Dear all,
Finally, I was able to execute the 2 millions of queries in 24 minutes. The solution was to load Virtuoso fully in-memory. I created a ramdisk filesystem and I copied the full Virtuoso installation there. The copy was done in a few minutes.I know Wikidata is stored in a volatile memory but I already synchronised this folder with a folder in the ssd disk. I think this solution could also be used to load Wikidata even faster if Virtuoso is stored in a ramdisk-based directory. When the loading is done, the folder could be moved back from the ramdisk-directory to a harddisk directory for data persistence Thanks for all your suggestions and ideas. It saved me time because I was able to narrow the set of possible solutions between software and hardware.
Best,
Adam
links https://www.linuxbabe.com/command-line/create-ramdisk-linux
Le jeu. 23 juil. 2020 à 09:01, Aidan Hogan aidhog@gmail.com a écrit :
Hi Adam,
On 2020-07-13 13:41, Adam Sanchez wrote:
Hi,
I have to launch 2 million queries against a Wikidata instance. I have loaded Wikidata in Virtuoso 7 (512 RAM, 32 cores, SSD disks with RAID 0). The queries are simple, just 2 types.
select ?s ?p ?o { ?s ?p ?o. filter (?s = ?param) }
select ?s ?p ?o { ?s ?p ?o. filter (?o = ?param) }
If I use a Java ThreadPoolExecutor takes 6 hours. How can I speed up the queries processing even more?
Perhaps I am a bit late to respond.
It's not really clear to me what you are aiming for, but if this is a once-off task, I would recommend to download the dump in Turtle or N-Triples, load your two million parameters in memory in a sorted or hashed data structure in the programming language of your choice (should take considerably less than 1GB of memory assuming typical constants), use a streaming RDF parser for that language, and for each subject/object, check if its in your list in memory. This solution is about as good as you can get in terms of once-off batch processing.

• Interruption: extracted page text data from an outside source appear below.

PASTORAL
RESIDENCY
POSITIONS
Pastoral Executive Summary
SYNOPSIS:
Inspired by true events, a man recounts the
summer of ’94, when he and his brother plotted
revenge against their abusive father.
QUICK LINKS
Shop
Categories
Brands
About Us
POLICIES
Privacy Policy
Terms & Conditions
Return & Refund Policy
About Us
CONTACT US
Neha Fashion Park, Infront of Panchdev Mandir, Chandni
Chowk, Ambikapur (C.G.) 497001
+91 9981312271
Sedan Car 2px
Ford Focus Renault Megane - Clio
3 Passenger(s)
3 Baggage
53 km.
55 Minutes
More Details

If your idea is to index the data so you can do 2 million lookups in "interactive time", your problem is not what software to use, it's what hardware to use.
Traditional hard disks have a physical arm that takes maybe 5-10 ms to move. Sold state disks are quite a bit better but still have seeks in the range of 0.1 ms. Multiply those seek times by 2 million and you have a long wait (caching will help, as will multiple disks, but not by nearly enough). You would need to get the data into main memory (RAM) to have any chance of approximating interactive times, and even still you will probably not get interactive runtimes without leveraging some further assumptions about what you want to do to optimise further (e.g., if you're only interesting in Q ids, you can use integers or bit vectors, etc). In the most general case, you would probably need to pre-filter the data as much as you can, and also use as much compression as you can (ideally with compact data structures) to get the data into memory on one machine, or you might think about something like Redis (in-memory key-value store) on lots of machines. Essentially, if your goal is interactive times on millions of lookups, you very likely need to look at options purely in RAM (unless you have thousands of disks available at least). The good news is that 512GB(?) sounds like a lot of space to store stuff in.
Best, Aidan
I was thinking :
a) to implement a Virtuoso cluster to distribute the queries or b) to load Wikidata in a Spark dataframe (since Sansa framework is very slow, I would use my own implementation) or c) to load Wikidata in a Postgresql table and use Presto to distribute the queries or d) to load Wikidata in a PG-Strom table to use GPU parallelism.
What do you think? I am looking for ideas. Any suggestion will be appreciated.